TASK OBJECTIVE:
Locate the line bearing "- **Lectures**" in the material below, then reproduce it and each following line up to and including the line bearing "## notes from".

Top of LISTED ENTRIES

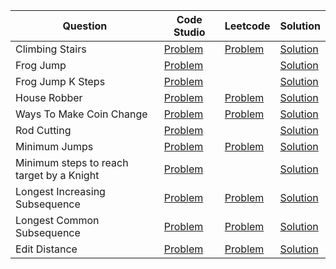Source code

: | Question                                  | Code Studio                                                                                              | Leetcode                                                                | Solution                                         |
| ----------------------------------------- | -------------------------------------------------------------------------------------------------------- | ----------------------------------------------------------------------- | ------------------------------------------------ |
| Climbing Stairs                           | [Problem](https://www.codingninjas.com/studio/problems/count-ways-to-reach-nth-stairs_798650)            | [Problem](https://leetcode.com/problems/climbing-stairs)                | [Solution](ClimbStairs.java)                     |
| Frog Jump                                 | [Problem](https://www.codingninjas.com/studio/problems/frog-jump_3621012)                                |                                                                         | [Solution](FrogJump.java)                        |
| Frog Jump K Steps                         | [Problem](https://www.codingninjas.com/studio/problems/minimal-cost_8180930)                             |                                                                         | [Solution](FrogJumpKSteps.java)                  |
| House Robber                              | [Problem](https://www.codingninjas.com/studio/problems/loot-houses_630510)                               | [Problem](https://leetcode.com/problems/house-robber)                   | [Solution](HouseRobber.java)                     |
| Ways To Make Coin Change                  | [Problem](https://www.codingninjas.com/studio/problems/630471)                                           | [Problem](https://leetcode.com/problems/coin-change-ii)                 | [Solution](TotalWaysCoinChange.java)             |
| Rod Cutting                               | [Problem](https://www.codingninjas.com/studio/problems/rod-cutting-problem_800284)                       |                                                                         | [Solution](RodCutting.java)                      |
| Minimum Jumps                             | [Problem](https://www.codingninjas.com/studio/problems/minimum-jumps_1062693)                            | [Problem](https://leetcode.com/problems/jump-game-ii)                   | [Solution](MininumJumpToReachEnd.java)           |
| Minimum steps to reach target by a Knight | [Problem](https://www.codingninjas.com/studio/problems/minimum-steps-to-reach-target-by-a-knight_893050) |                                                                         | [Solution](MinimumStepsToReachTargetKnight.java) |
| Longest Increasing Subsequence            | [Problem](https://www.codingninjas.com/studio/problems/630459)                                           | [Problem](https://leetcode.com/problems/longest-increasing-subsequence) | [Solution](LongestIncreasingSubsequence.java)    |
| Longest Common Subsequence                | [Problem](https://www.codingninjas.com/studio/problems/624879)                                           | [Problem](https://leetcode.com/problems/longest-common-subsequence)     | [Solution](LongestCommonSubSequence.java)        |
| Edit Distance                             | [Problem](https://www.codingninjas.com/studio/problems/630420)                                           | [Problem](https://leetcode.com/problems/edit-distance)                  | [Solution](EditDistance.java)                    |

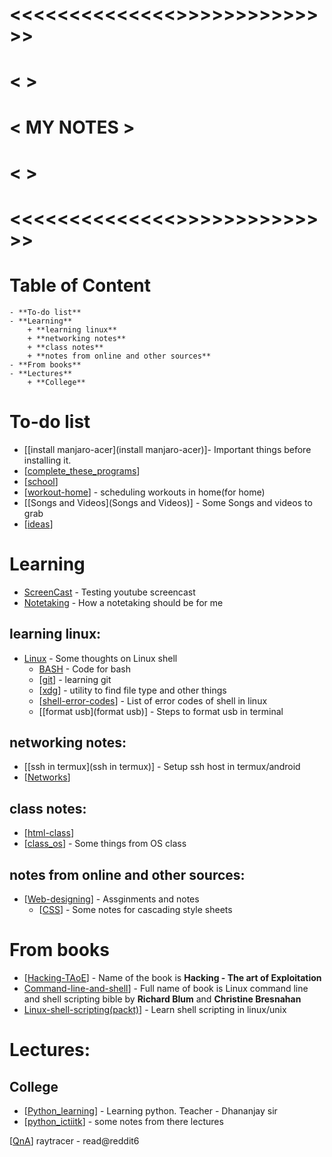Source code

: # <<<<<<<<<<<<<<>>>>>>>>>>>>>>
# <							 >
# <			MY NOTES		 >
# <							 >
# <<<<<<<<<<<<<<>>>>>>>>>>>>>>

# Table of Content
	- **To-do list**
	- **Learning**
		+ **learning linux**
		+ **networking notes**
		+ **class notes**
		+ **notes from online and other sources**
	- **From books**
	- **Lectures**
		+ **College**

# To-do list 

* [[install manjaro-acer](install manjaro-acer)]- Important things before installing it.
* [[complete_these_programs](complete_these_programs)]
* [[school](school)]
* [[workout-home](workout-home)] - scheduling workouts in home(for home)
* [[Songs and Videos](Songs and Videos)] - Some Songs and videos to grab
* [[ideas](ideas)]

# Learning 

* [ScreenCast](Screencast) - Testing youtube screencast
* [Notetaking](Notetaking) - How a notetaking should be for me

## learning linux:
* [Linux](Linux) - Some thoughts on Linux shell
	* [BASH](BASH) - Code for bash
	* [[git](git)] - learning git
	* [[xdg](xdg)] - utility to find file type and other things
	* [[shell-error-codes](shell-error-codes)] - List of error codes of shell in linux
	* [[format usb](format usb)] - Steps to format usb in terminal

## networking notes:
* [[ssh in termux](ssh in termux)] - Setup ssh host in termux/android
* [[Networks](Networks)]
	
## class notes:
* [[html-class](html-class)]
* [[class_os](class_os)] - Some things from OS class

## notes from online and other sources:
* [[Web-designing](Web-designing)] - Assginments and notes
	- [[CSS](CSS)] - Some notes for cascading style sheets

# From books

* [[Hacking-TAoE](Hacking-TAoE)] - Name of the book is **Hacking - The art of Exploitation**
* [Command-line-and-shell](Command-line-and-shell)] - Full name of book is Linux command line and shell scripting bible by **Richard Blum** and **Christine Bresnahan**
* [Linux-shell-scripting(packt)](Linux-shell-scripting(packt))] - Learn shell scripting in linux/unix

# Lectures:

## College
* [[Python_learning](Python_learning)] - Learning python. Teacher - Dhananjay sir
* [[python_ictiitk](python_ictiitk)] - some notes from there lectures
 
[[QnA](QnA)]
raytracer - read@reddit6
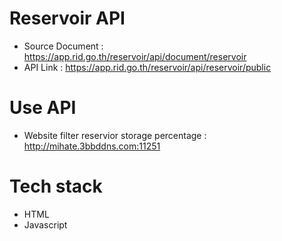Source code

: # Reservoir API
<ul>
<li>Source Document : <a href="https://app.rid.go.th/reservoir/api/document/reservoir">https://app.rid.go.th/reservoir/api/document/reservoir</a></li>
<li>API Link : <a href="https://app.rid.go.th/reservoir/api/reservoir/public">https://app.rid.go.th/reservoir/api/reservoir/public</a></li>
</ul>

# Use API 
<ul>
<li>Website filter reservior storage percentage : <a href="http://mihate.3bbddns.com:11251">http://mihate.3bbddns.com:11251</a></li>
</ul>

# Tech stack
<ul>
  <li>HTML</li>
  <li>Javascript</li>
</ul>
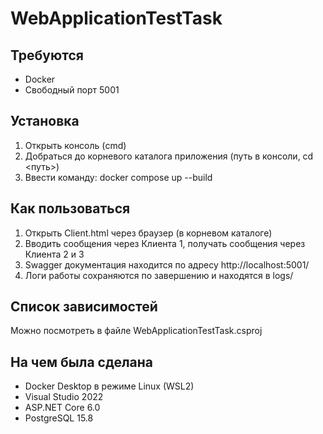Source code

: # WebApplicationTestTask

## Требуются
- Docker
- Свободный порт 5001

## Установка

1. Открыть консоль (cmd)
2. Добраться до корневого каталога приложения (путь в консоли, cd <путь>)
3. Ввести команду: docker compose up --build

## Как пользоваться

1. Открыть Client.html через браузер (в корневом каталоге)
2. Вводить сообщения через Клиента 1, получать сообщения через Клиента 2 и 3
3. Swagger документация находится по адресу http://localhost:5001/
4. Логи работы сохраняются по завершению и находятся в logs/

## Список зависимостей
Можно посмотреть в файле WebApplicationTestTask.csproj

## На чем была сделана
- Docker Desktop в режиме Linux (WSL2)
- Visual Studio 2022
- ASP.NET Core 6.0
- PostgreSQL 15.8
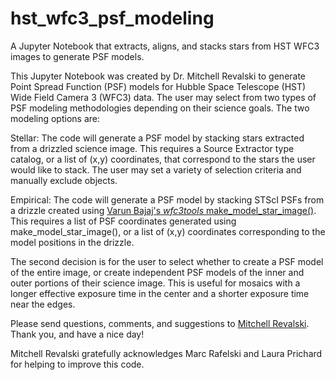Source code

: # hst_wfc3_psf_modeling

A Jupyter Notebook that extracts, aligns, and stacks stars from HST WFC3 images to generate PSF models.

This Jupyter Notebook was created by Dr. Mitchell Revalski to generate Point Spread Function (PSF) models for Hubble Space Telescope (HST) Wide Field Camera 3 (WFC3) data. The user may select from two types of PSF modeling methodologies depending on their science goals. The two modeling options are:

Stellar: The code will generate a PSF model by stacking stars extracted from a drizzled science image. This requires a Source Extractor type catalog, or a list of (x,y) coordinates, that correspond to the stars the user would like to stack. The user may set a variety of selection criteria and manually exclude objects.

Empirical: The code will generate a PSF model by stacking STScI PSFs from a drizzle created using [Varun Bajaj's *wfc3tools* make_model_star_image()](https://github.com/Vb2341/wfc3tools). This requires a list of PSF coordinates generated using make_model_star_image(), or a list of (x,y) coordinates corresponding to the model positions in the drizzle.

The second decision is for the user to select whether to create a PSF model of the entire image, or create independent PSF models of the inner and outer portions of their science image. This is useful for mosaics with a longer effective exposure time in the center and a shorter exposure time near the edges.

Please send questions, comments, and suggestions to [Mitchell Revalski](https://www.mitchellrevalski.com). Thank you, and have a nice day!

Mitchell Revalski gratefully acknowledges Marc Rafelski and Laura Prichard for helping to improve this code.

Bottom of LISTED ENTRIES

ANSWER BOX:
	- **Lectures**
		+ **College**

# To-do list 

* [[install manjaro-acer](install manjaro-acer)]- Important things before installing it.
* [[complete_these_programs](complete_these_programs)]
* [[school](school)]
* [[workout-home](workout-home)] - scheduling workouts in home(for home)
* [[Songs and Videos](Songs and Videos)] - Some Songs and videos to grab
* [[ideas](ideas)]

# Learning 

* [ScreenCast](Screencast) - Testing youtube screencast
* [Notetaking](Notetaking) - How a notetaking should be for me

## learning linux:
* [Linux](Linux) - Some thoughts on Linux shell
	* [BASH](BASH) - Code for bash
	* [[git](git)] - learning git
	* [[xdg](xdg)] - utility to find file type and other things
	* [[shell-error-codes](shell-error-codes)] - List of error codes of shell in linux
	* [[format usb](format usb)] - Steps to format usb in terminal

## networking notes:
* [[ssh in termux](ssh in termux)] - Setup ssh host in termux/android
* [[Networks](Networks)]
	
## class notes:
* [[html-class](html-class)]
* [[class_os](class_os)] - Some things from OS class

## notes from online and other sources:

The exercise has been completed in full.